AK Parti Grup Başkanvekili Mahir Ünal, teklifin hazırlanma sürecine ilişkin bilgi verdi. Ünal, bunun çok uzun süreden beri yaptıkları bir çalışma olduğunu dile getirerek, toplantıların çoğunu kendisinin yürüttüğünü, eski milli eğitim bakanlarıyla, eğitim bürokrasisinde çalışan milletvekilleriyle biraraya geldiklerini, uzmanlık bilgisine başvurduklarını anlattı. Ünal, Türkiye'nin bir paradigma değişimi yaşadığını ifade etti. Mahir Ünal, ''Eğitim Komisyonunda yumruklaştılar, kavga ettiler'' denildiğinde, kamuoyunda, ''Kavga edenlerin bize sundukları eğitim nasıl olacaktır'' kaygısının ortaya çıkacağını belirtti.

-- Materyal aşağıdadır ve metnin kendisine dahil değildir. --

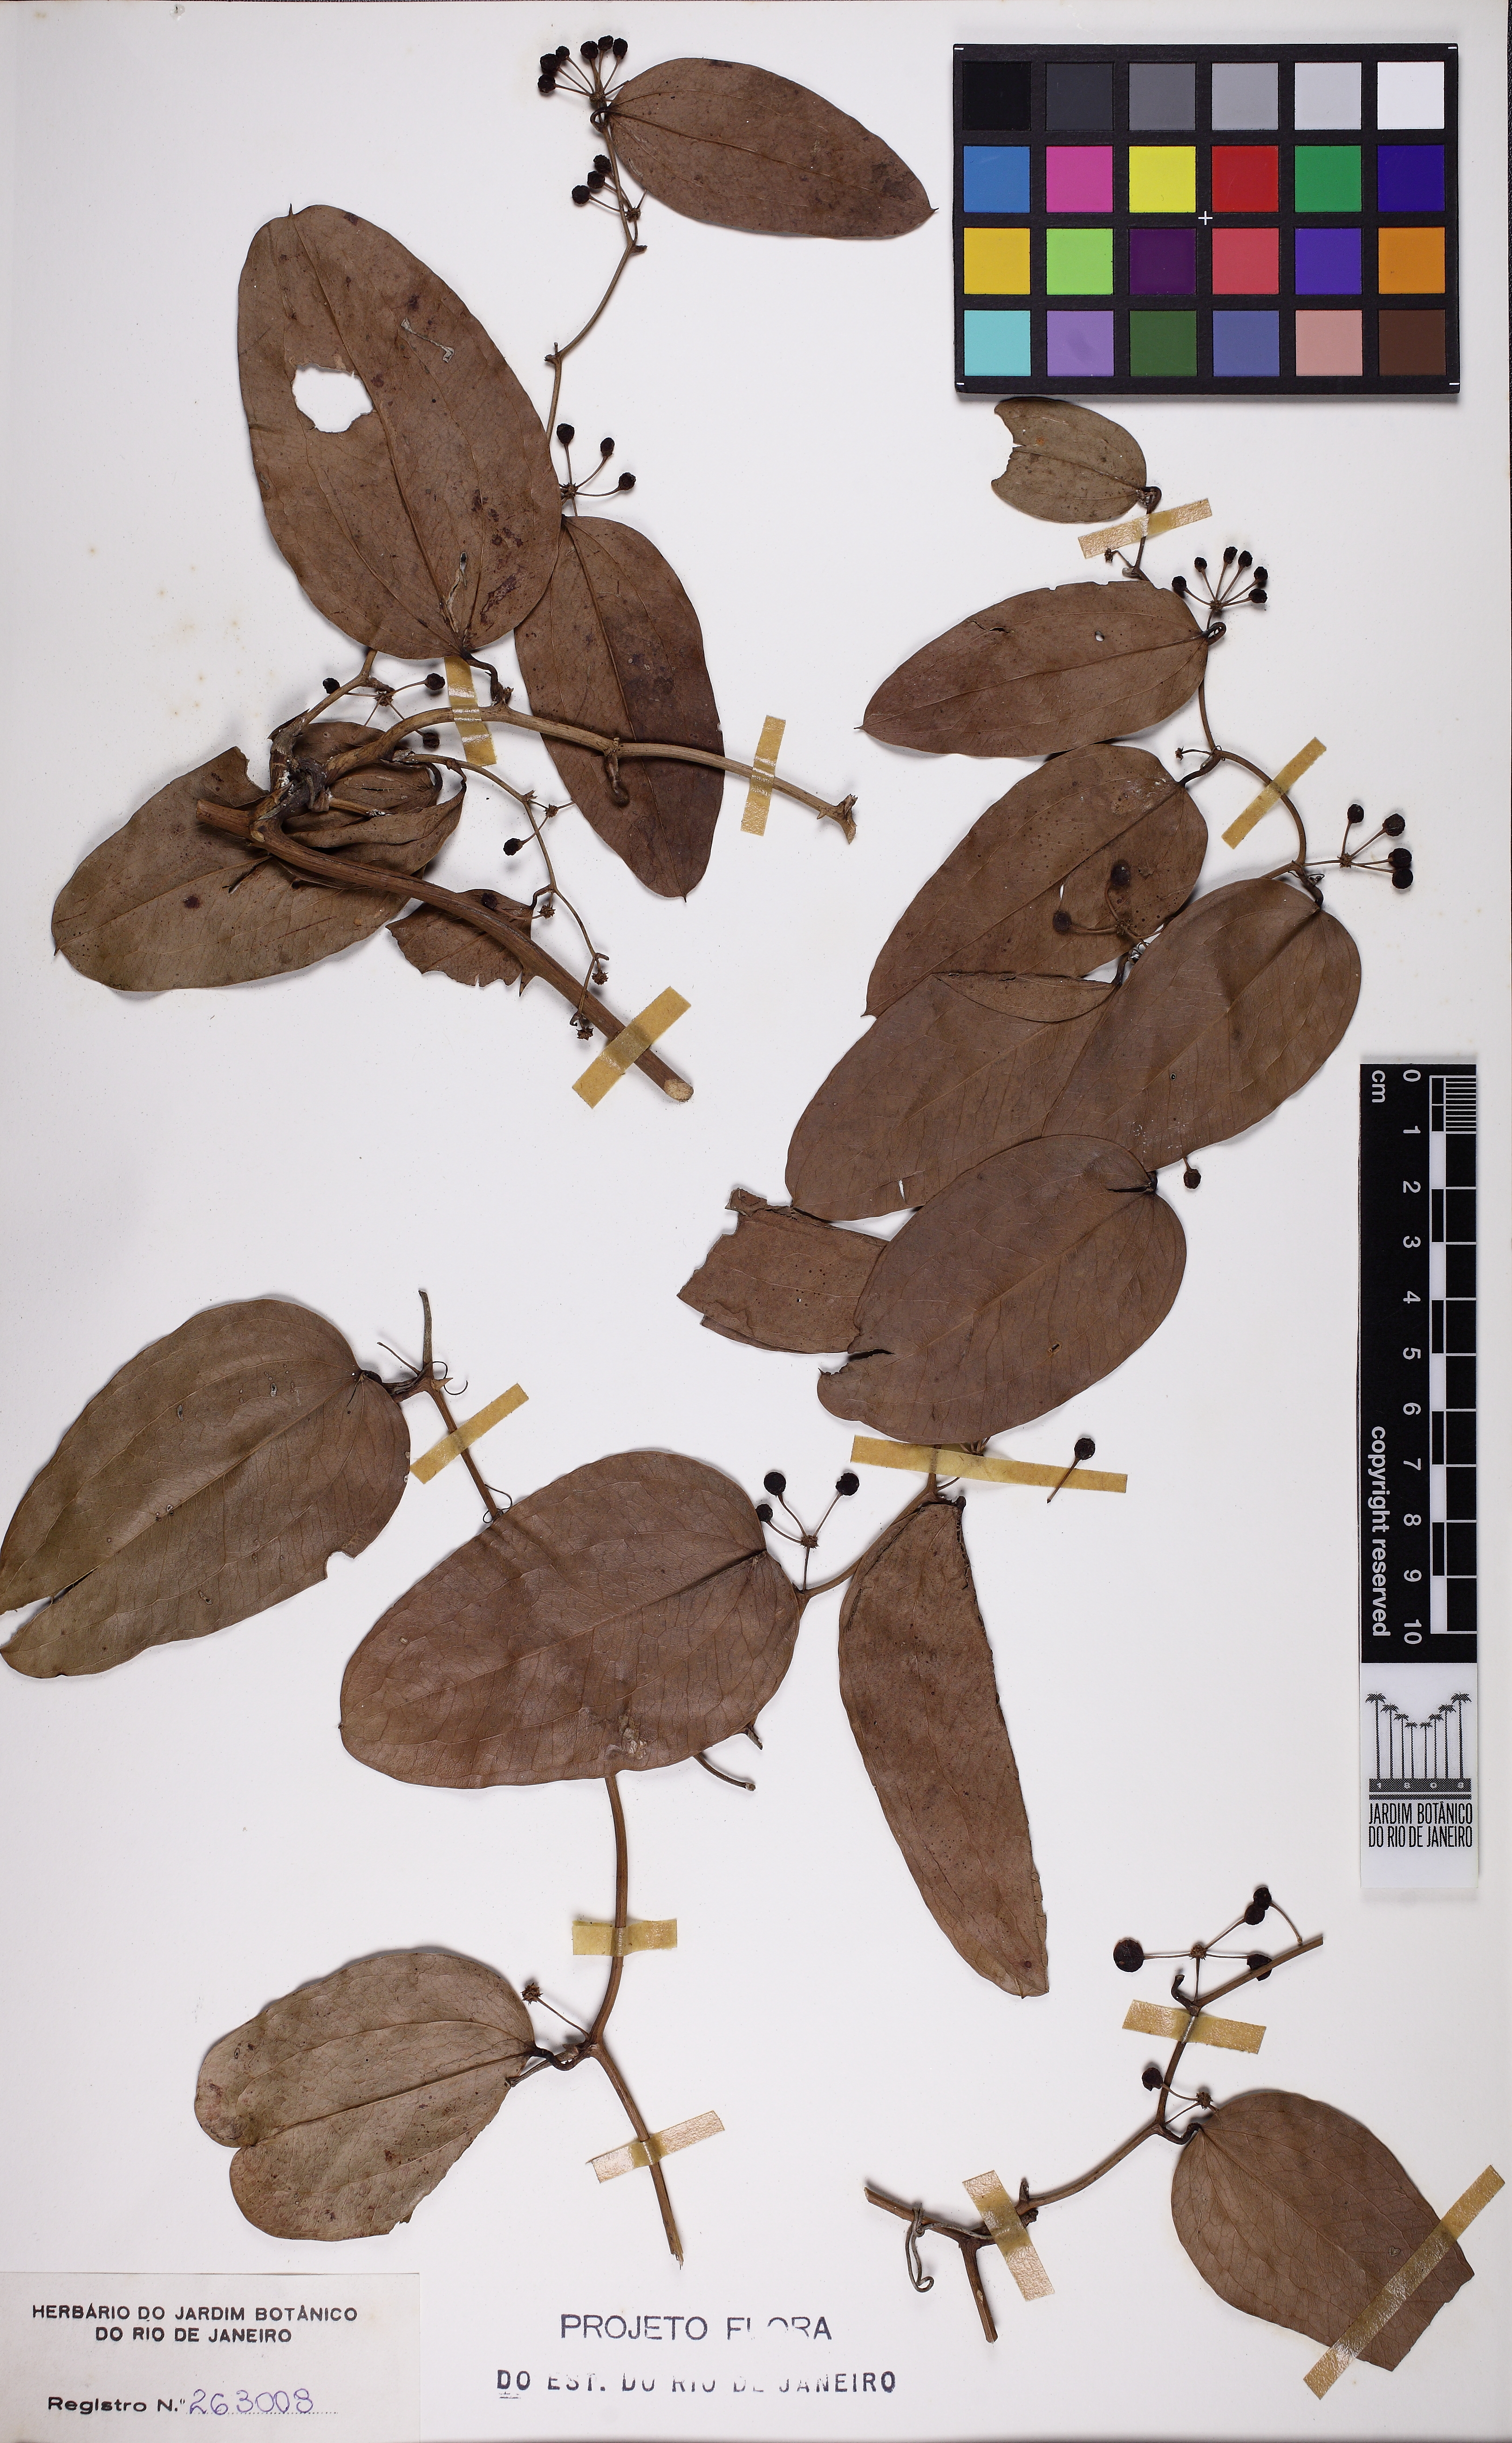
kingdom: Plantae
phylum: Tracheophyta
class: Liliopsida
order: Liliales
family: Smilacaceae
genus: Smilax
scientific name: Smilax elastica
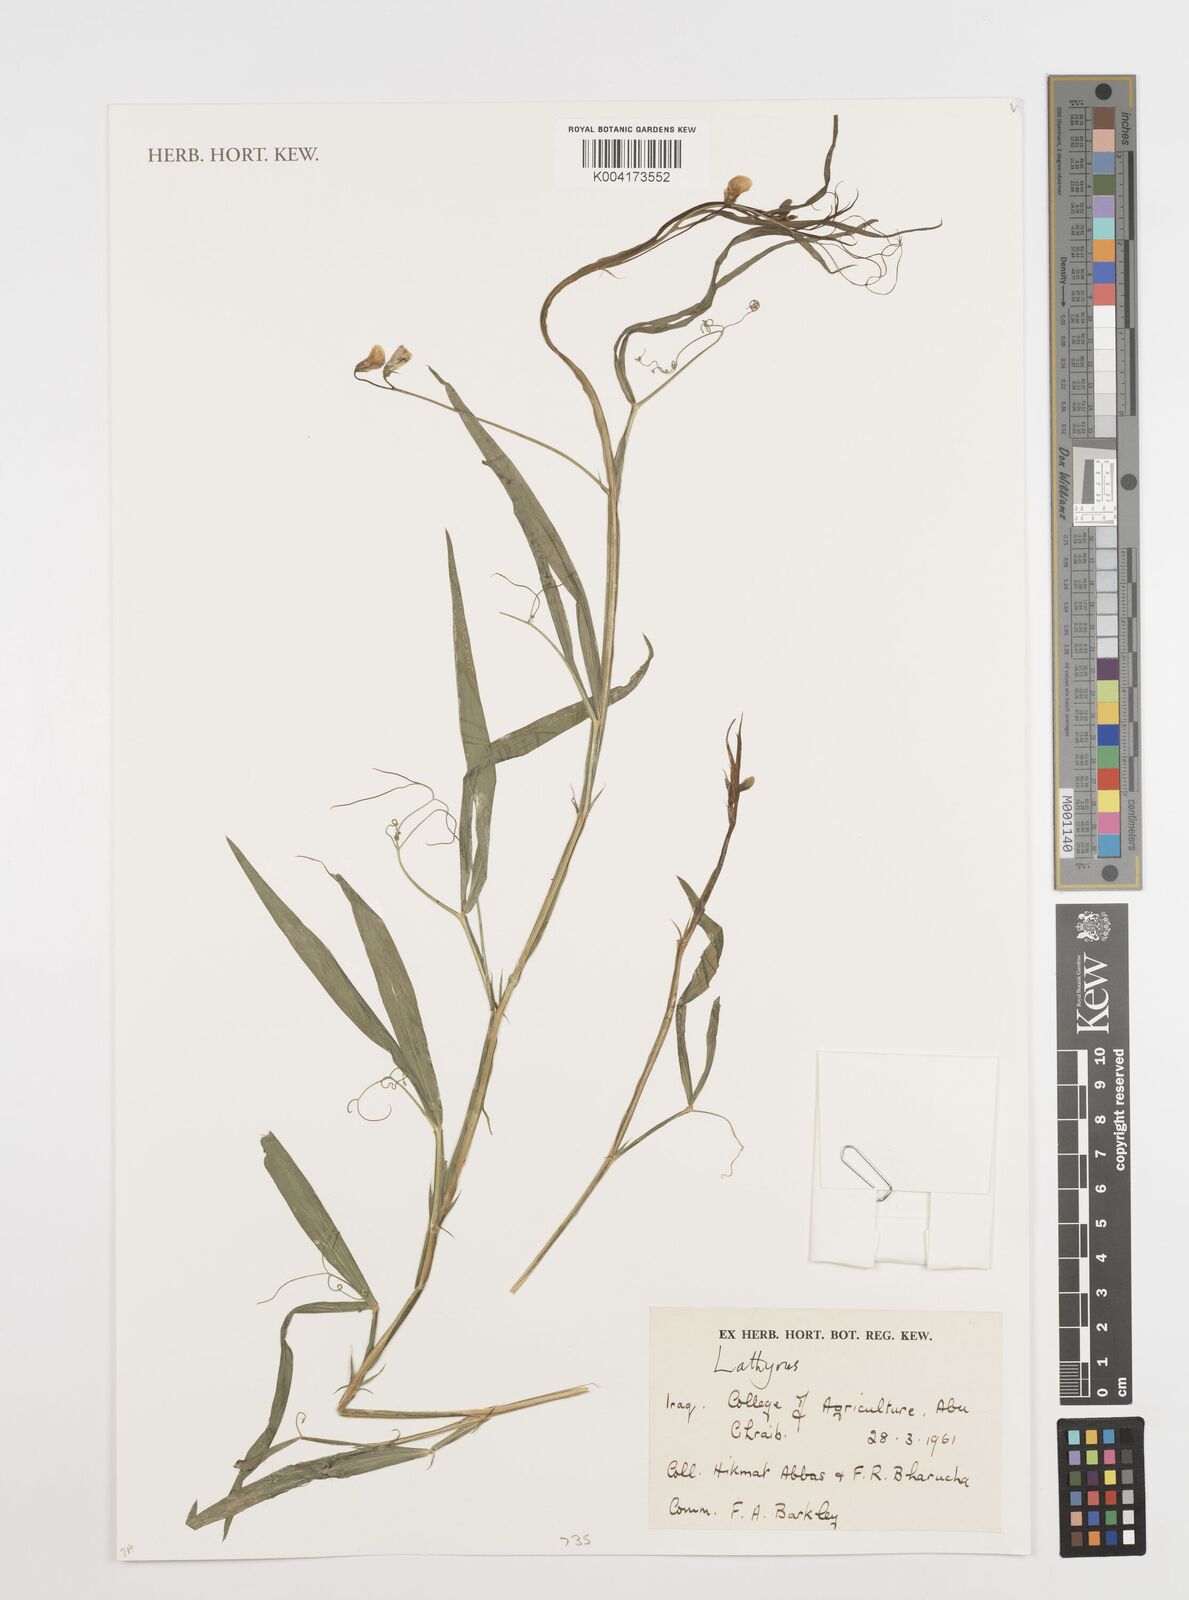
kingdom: Plantae
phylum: Tracheophyta
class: Magnoliopsida
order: Fabales
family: Fabaceae
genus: Lathyrus
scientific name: Lathyrus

Ünal, sözlerini şöyle sürdürdü:

''Konuşarak, uzlaşarak, kandan, kan dökmekten bahsetmeden... Teklifi getirme, arkasında durmak gibi hakkımız var. Bu teklifin arkasındayız. Müzakere denildi, zaten komisyonların amacı budur. Komisyon müzakere yeridir. Demokrasilerde tabii ki sorun, kriz olabilir. Ama direnme, haklı muhalefet etme, kesinlikle kürsü işgali değildir. Tolstoy anlatır; anne oğlunu savaşa gönderir, 'oğlum bir düşman öldür nefeslen, bir düşman öldür dinlen, bir düşman öldür soluklan' der. Çocuk, 'Anne düşman beni öldürürse ne yapayım?' der. Anne, 'Evladım sen düşmana ne yaptın' diye karşılık verir.''

''Sizin yüzünüzden aile birliğimiz bozulacak '

CHP Sinop Milletvekili Engin Altay, ''Hakkım gasbedilirse kürsüyü de işgal ederim, her şeyi yaparım'' diye karşılık verdi. MHP Ankara Milletvekili Özcan Yeniçeri, teklifi, her gün gece yarılarına kadar görüştüklerini anımsatarak, ''Sizin yüzünüzden aile birliğimiz bozulacak. Psikolojimiz de bozuluyor. Buna kimsenin hakkı yok'' diye eleştirdi.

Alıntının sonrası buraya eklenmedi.